Another private bank is planning to boost its front-office workforce in Asia. Union Bancaire Privée (UBP) is looking to increase its relationship manager (RM) headcount in the region by 10% to 15% in the next 12 months, says Asia chief executive Michael Blake.
This translates to around 10 to 15 RMs across its Singapore and Hong Kong offices, which have teams of about the same size. RMs comprise slightly under a third of employees in wealth management at the bank, which has about 300 staff across the region.
Two-thirds of UBP’s regional business growth has come from new recruits over the last five years, says Blake. The Geneva-headquartered firm has made senior hires in Singapore and Hong Kong in recent months, including Frankie Tong from Deutsche Bank as head of investment consultants, North Asia. Senior Hong Kong-based RMs Gigi Liu and Connie Chan have joined from Bank of Montreal and BNP Paribas, respectively. In Singapore, the new arrivals include former Bank of Singapore duo Jasmine Er (now South Asia market head for key clients) and Chua Yng Chng, a relationship manager.
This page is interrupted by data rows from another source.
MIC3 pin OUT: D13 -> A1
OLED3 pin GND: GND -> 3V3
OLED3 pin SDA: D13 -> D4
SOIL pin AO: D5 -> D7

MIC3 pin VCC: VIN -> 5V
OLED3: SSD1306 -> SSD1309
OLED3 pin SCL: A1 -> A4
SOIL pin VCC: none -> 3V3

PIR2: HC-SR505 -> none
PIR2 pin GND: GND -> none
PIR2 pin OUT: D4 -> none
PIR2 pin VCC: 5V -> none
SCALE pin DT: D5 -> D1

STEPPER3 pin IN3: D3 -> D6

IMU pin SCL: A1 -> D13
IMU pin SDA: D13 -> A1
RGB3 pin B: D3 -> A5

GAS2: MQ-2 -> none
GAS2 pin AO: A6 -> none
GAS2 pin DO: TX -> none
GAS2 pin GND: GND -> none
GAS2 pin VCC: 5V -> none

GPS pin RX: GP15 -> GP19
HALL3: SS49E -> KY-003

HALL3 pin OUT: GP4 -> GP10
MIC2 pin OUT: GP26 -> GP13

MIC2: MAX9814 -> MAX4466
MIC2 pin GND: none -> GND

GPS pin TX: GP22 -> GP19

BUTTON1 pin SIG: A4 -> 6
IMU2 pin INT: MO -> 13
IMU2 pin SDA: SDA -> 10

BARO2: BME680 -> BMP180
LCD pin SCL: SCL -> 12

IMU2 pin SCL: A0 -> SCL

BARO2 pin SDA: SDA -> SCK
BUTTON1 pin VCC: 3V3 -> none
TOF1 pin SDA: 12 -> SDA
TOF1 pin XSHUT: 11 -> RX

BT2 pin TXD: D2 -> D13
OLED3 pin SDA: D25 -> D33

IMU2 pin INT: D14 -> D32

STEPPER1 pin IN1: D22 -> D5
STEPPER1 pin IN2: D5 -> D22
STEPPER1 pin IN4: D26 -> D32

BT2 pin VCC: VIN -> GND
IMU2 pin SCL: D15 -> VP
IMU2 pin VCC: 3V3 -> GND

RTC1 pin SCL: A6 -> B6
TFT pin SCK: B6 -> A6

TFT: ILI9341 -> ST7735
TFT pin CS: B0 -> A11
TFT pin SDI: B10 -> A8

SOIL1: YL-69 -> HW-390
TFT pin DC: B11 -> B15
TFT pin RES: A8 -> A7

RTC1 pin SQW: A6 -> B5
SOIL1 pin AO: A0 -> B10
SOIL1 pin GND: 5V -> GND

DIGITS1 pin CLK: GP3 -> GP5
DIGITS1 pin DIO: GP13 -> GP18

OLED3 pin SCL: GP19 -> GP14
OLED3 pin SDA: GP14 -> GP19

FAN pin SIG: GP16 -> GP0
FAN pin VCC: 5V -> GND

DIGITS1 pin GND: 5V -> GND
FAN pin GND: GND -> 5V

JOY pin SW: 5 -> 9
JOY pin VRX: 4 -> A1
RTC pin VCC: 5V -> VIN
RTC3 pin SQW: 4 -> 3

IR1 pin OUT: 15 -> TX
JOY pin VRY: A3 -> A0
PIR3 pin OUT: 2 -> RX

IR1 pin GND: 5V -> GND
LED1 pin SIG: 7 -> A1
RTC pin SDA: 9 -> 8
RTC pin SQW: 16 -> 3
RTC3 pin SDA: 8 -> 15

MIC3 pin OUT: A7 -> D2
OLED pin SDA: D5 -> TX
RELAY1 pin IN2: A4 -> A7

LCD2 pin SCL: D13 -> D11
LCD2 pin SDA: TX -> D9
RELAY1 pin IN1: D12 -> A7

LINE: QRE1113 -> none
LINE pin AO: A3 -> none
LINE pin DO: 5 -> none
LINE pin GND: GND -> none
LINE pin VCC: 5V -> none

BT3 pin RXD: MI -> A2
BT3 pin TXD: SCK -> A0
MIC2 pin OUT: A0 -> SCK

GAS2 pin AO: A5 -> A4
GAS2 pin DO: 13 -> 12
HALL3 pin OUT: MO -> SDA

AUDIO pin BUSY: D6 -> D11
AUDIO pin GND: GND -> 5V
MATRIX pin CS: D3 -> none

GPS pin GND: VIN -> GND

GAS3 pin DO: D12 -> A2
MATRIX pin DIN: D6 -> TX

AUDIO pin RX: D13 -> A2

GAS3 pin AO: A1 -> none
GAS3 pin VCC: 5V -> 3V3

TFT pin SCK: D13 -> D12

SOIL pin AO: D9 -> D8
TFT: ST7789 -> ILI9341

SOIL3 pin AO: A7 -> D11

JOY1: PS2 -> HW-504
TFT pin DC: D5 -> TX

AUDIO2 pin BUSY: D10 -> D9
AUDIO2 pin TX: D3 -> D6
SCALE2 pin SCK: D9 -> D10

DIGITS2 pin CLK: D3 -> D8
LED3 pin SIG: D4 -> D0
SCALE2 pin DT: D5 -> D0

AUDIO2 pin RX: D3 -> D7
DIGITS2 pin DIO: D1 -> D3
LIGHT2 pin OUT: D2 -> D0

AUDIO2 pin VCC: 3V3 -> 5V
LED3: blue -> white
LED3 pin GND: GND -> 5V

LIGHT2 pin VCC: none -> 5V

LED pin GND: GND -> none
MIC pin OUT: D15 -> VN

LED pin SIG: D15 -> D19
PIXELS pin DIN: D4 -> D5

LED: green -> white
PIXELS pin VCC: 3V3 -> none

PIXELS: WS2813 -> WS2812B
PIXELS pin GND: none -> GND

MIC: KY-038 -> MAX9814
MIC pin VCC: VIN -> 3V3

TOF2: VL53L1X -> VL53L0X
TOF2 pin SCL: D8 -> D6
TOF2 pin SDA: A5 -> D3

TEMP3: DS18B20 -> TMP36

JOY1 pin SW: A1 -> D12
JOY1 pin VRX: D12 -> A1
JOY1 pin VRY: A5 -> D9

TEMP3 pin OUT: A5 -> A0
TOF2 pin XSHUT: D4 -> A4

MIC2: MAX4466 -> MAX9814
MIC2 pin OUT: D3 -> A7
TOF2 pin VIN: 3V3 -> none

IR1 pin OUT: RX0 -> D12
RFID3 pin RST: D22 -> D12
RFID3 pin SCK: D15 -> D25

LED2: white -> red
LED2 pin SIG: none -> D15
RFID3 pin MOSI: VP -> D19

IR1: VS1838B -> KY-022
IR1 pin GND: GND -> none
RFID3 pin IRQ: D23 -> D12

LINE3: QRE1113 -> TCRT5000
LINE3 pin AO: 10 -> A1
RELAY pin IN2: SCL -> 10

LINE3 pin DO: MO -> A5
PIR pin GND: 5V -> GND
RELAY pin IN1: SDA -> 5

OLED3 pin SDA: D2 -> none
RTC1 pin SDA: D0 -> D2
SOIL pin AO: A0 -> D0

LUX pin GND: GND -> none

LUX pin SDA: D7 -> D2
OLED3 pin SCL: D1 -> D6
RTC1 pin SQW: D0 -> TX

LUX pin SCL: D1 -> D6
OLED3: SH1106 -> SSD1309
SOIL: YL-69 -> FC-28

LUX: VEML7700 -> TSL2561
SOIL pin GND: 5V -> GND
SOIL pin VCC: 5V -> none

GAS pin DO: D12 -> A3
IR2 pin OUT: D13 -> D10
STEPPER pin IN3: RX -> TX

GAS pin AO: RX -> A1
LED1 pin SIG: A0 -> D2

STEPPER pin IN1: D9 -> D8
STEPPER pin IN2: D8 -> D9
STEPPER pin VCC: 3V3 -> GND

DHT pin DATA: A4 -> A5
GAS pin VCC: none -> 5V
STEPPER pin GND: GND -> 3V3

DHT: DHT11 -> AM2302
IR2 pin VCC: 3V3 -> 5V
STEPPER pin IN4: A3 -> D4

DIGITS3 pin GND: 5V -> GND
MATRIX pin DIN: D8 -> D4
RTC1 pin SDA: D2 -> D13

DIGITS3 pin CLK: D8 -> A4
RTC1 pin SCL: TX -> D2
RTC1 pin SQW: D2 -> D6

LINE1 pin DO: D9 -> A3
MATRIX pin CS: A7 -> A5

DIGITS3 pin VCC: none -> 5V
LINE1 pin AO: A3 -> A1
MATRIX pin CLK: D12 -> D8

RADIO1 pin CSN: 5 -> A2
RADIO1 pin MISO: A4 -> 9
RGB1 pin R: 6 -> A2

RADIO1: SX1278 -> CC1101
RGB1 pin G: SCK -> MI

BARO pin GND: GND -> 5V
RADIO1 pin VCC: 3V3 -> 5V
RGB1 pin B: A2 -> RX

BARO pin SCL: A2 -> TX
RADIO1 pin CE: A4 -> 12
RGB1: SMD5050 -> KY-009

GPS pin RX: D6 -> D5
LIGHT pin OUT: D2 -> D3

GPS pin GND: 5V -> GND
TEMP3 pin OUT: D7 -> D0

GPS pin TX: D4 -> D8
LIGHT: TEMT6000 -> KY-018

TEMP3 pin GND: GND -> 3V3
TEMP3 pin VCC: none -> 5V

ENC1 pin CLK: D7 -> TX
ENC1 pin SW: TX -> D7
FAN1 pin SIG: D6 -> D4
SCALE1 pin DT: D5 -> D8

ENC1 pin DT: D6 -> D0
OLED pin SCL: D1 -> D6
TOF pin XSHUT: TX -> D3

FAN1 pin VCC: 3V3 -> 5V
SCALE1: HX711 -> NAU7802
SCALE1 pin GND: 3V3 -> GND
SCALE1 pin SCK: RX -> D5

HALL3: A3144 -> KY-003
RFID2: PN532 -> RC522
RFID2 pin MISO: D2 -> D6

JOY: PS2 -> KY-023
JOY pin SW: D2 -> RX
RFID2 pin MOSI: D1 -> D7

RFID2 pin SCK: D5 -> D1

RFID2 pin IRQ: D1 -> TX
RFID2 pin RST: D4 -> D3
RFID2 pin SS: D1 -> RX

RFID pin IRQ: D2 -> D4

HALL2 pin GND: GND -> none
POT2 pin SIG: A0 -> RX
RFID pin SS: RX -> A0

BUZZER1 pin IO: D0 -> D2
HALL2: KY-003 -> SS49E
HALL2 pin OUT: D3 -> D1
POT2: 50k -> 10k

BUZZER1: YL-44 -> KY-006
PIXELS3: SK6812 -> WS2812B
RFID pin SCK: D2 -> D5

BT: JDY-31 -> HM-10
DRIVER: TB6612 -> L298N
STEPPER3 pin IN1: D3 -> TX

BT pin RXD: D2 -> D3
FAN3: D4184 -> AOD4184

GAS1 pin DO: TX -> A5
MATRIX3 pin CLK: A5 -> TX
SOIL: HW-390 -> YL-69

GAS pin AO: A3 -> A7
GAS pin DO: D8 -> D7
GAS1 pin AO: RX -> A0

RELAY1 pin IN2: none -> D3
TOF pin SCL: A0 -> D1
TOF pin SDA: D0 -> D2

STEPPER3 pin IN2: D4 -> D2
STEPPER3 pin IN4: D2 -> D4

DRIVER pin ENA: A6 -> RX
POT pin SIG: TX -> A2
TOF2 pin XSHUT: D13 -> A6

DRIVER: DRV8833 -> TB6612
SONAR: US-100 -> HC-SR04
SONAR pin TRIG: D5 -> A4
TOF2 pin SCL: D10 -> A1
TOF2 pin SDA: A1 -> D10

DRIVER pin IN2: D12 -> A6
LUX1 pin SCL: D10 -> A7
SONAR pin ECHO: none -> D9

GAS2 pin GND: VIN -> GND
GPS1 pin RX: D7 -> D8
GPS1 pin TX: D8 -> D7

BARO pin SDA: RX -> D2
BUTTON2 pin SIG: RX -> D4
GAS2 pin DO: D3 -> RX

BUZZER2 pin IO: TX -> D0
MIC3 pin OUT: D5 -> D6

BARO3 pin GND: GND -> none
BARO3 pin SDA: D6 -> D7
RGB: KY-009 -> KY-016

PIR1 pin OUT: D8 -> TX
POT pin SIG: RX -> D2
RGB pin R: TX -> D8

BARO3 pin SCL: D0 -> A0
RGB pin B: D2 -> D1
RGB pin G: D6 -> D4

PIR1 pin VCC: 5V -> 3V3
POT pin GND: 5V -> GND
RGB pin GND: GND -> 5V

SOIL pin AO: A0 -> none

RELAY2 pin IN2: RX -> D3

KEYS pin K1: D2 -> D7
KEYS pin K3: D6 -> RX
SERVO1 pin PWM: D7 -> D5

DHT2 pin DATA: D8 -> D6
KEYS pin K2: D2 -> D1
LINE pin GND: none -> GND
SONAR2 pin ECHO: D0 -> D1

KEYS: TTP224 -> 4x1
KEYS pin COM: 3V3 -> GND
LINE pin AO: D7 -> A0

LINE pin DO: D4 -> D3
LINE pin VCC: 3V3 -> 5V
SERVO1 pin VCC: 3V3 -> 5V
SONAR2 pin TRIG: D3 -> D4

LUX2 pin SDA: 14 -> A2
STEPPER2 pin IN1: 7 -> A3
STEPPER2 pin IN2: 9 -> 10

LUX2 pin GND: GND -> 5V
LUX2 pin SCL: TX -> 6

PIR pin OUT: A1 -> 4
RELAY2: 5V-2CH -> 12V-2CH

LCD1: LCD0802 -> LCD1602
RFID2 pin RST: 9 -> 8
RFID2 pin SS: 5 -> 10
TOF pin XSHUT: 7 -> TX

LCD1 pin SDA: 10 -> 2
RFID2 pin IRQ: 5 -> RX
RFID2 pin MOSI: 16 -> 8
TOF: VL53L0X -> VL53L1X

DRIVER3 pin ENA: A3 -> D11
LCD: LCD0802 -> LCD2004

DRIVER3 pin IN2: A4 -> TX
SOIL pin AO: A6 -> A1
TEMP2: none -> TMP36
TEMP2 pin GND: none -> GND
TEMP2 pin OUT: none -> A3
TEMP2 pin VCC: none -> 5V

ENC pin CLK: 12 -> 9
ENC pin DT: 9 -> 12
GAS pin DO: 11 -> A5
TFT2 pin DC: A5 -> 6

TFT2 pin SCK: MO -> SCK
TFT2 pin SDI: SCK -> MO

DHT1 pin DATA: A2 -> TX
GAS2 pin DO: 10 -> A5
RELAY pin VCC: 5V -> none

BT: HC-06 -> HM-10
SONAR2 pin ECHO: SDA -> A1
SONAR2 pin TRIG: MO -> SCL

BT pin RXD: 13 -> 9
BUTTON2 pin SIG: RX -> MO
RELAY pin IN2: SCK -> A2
Despite these hires and UBP’s planned expansion, the firm isn’t among the most aggressive or largest recruiters in Asian private banking. “It’s not a numbers game. We focus on hiring fewer and more senior people,” says Blake, adding that three-quarters of its bankers have over 10 years’ experience. “Experience is absolutely critical. We’re looking for RMs who understand their clients’ needs and use our investment platforms and equities to build customised solutions for clients. It takes time to find a good fit,” he adds.
Blake says demand for RMs – as well as other roles, such as private market and discretionary portfolio management specialists – remains robust in Asia despite Covid-19 because the region continues to offer firms growth opportunities. In particular, Singapore and Hong Kong remain attractive locations for regional wealth management, says Blake.
“The pace of wealth growth across the region remains pretty high. We continue to see demand for strong candidates in the market, as firms have confidence to continue hiring,” says Blake. The wealth pool in Asia is growing by about 10% per year, and a large portion of these assets are not professionally managed. This has created continued demand for wealth management services, he adds.
Despite this, Blake says UBP has not been impacted by recent shortages of wealth managers regionally. Continued demand for RMs should not be seen as a shortage of talent, but as a sign of industry growth, he says, adding that there has always been fierce competition for the experienced RMs that UBP seeks.
Boutique private banks like UBP don’t appeal to all relationship managers, especially those who want to offer clients in-house investment banking products. HSBC and Deutsche Bank are among the large banks that have announced hiring drives in Asian private banking this year.
Still, Blake says senior RMs are drawn to UBP when they want “less bureaucracy and more flexibility in terms of their approach to relationship management”.